→ **Required work**
Across the listing that follows, work out how many lines carry the string "Rolex". Provide that number and nothing else.

→ **Supplied data**
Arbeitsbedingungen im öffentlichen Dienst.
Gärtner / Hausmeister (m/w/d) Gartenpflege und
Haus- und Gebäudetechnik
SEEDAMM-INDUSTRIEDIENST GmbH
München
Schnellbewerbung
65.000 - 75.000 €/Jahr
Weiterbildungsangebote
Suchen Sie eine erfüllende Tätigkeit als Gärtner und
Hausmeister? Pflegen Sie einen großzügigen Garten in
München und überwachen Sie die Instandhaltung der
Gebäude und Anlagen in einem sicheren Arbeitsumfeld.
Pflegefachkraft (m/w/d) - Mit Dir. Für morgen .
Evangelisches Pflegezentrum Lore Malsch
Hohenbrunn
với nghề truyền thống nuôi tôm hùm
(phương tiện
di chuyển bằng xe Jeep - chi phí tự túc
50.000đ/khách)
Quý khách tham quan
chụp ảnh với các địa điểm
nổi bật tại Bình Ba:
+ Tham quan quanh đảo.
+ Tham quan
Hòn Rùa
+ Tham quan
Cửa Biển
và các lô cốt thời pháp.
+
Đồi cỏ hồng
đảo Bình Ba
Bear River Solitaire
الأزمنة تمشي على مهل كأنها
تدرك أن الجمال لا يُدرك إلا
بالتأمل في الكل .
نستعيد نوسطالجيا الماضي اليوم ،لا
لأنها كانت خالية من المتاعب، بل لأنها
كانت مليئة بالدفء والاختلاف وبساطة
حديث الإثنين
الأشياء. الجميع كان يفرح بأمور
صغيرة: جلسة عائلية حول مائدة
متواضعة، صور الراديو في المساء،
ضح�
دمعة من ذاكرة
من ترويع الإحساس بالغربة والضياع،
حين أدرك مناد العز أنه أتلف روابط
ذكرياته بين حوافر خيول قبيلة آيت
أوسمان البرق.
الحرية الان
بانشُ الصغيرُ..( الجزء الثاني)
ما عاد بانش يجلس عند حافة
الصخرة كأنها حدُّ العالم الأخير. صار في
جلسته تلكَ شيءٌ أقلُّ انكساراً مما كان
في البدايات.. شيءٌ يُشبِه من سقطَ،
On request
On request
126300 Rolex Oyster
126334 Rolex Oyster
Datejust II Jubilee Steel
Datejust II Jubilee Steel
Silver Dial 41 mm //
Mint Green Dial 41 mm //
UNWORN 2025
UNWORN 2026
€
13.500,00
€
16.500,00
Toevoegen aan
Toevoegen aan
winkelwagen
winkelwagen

→ **Exercise result**
2